A crime scene can hold a myriad of evidence – stains, marks, or residue. It is for the forensic investigators to identify, gather and analyse the samples to help find out what happened. While forensic science has made leaps and bounds in the past, could it still benefit from hyperspectral imaging?
Several independent studies indicate that it could. There is room for improvement in the current crime scene investigation methods: while some of them use chemicals and therefore risk contaminating the sample, others require sending the samples for laboratory analysis, which takes time and money. What is missing is a non-contact, non-destructive way to identify materials quickly, reliably, and on location. Here are just a few examples of how hyperspectral imaging can improve forensic investigation methods.
Identifying blood stains
A stain is found at the possible crime scene. Is it blood, or something else? Is it from the nosebleed that happened last week or from a more recent event? Hyperspectral imaging finds blood stains in crime scenes quickly and easily. What is more, it can even help determine how old the blood stain is. No chemicals are involved, therefore there is no risk of diluting or altering the blood spatter.

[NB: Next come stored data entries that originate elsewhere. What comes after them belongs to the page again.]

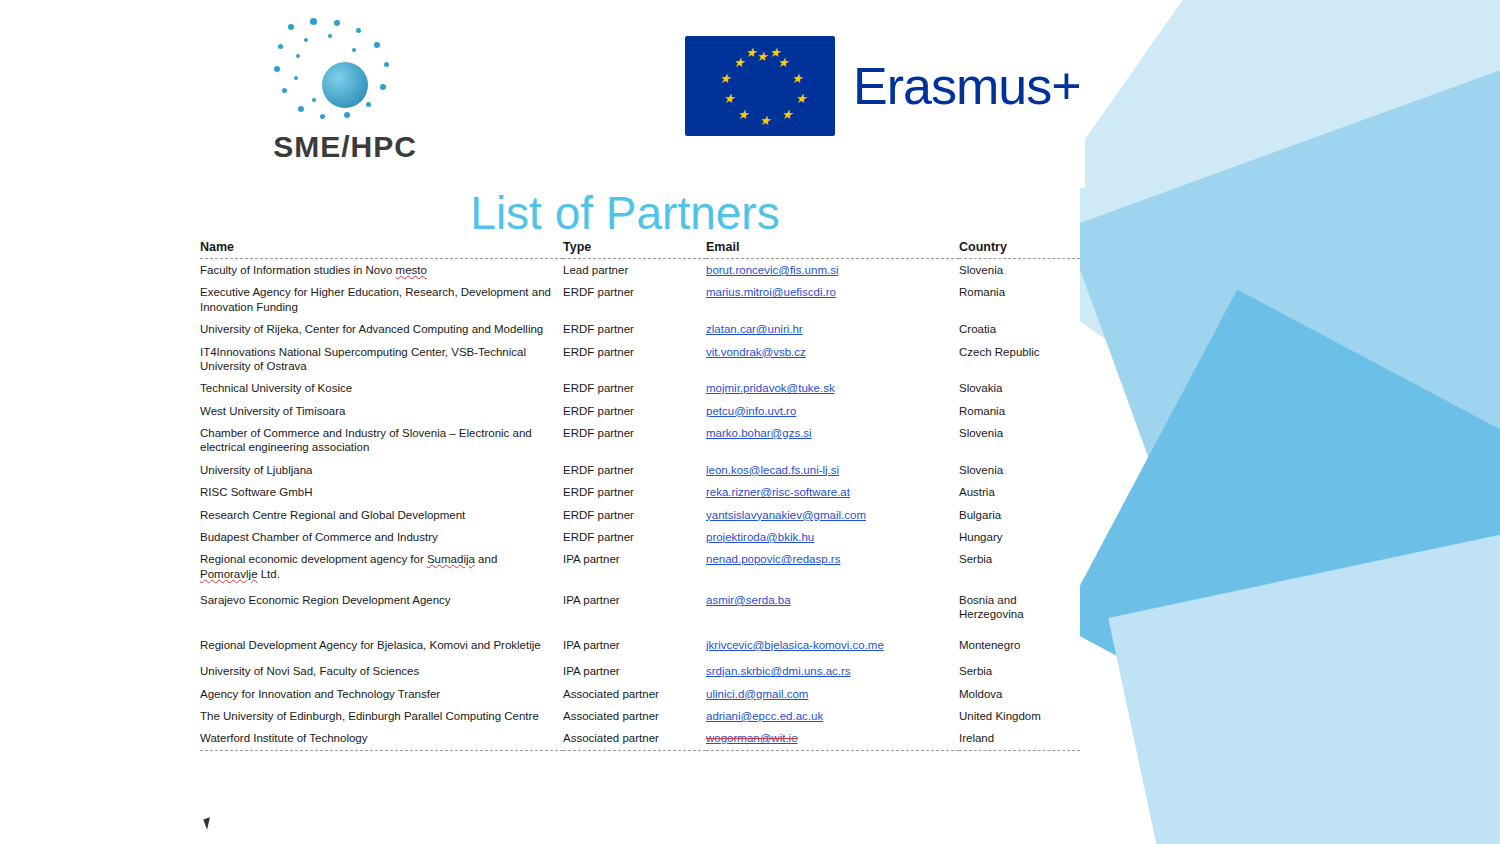SME/HPC
★ ★ ★ ★ ★ ★ ★ ★ ★ ★ ★ ★
Erasmus+
List of Partners
| Name | Type | Email | Country |
| --- | --- | --- | --- |
| Faculty of Information studies in Novo mesto | Lead partner | borut.roncevic@fis.unm.si | Slovenia |
| Executive Agency for Higher Education, Research, Development and Innovation Funding | ERDF partner | marius.mitroi@uefiscdi.ro | Romania |
| University of Rijeka, Center for Advanced Computing and Modelling | ERDF partner | zlatan.car@uniri.hr | Croatia |
| IT4Innovations National Supercomputing Center, VSB-Technical University of Ostrava | ERDF partner | vit.vondrak@vsb.cz | Czech Republic |
| Technical University of Kosice | ERDF partner | mojmir.pridavok@tuke.sk | Slovakia |
| West University of Timisoara | ERDF partner | petcu@info.uvt.ro | Romania |
| Chamber of Commerce and Industry of Slovenia – Electronic and electrical engineering association | ERDF partner | marko.bohar@gzs.si | Slovenia |
| University of Ljubljana | ERDF partner | leon.kos@lecad.fs.uni-lj.si | Slovenia |
| RISC Software GmbH | ERDF partner | reka.rizner@risc-software.at | Austria |
| Research Centre Regional and Global Development | ERDF partner | yantsislavyanakiev@gmail.com | Bulgaria |
| Budapest Chamber of Commerce and Industry | ERDF partner | projektiroda@bkik.hu | Hungary |
| Regional economic development agency for Sumadija and Pomoravlje Ltd. | IPA partner | nenad.popovic@redasp.rs | Serbia |
| Sarajevo Economic Region Development Agency | IPA partner | asmir@serda.ba | Bosnia and Herzegovina |
| Regional Development Agency for Bjelasica, Komovi and Prokletije | IPA partner | jkrivcevic@bjelasica-komovi.co.me | Montenegro |
| University of Novi Sad, Faculty of Sciences | IPA partner | srdjan.skrbic@dmi.uns.ac.rs | Serbia |
| Agency for Innovation and Technology Transfer | Associated partner | ulinici.d@gmail.com | Moldova |
| The University of Edinburgh, Edinburgh Parallel Computing Centre | Associated partner | adriani@epcc.ed.ac.uk | United Kingdom |
| Waterford Institute of Technology | Associated partner | wogorman@wit.ie | Ireland |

Hyperspectral imaging for the age estimation of blood stains at the crime scene.
Examining gunshot residue
Gunshot residue is delicate evidence. When a forensic investigator applies chemicals for visualisation, they can alter the pattern that is used for reconstruction and determining shooting distances and angles. As a result, they may destroy valuable information. Hyperspectral imaging can provide a quick, non-contact tool for determining the presence of the gunshot residue at a scene and visualising the patterns.
Visible and near-infrared chemical imaging methods for the analysis of selected forensic samples
Analysing paint marks in hit-and-run cases
Paint traces left on a scene of a hit-and-run case can give valuable information on the car that escaped the scene. Paint analysis, however, requires microscopes and sample preparation. With hyperspectral imaging, a quick test performed at the scene could narrow down the possible makes of the car based on the paint spectra.
Evaluation of Hyperspectral Imaging Visible/Near Infrared Spectroscopy as a forensic tool for automotive paint distinction
The future of hyperspectral imaging in forensics
Forensics is more than just crime scene investigation. The possible applications of hyperspectral imaging do not end there, either. Hyperspectral imaging could, for instance, help doctors determine the age of a bruise – objectively and accurately. It could also be used in a laboratory to identify fraudulent documents without having to destroy the sample. As the technology develops and becomes more portable and easier to use, it is quite possible that a hyperspectral camera will be a regular part of forensic investigators’ toolbox in the future.